◆ **Problem description**: State how many lines of the data below contain the string "Áreas". Give only the number.
[Dataset Boundary: Start]
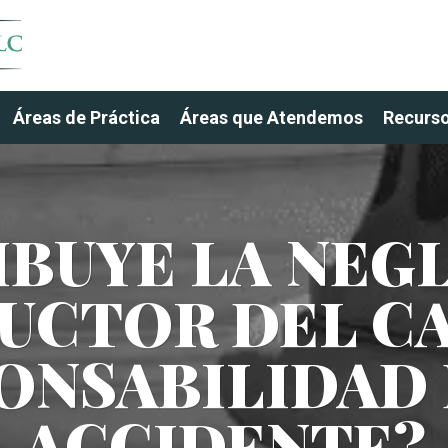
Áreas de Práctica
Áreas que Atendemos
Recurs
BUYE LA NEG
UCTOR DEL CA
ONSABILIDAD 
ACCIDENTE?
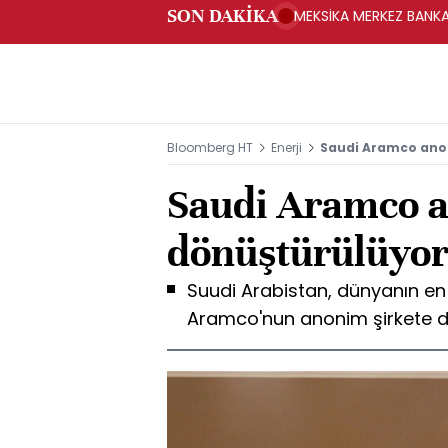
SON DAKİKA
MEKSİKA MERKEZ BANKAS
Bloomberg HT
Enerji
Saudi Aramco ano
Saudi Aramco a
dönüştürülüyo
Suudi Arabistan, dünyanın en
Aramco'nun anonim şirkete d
[Dataset Boundary: End]
[Dataset Boundary: Start]
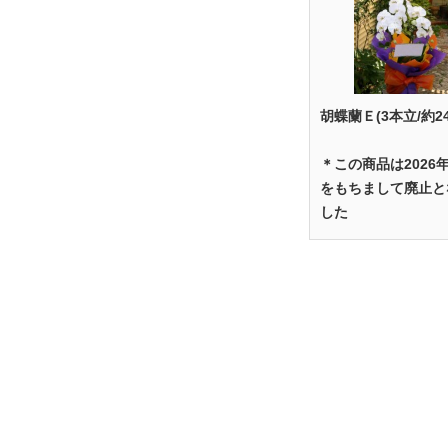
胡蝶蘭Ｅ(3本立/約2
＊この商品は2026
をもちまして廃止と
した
[Dataset Boundary: End]
◆ **Task solution**: 2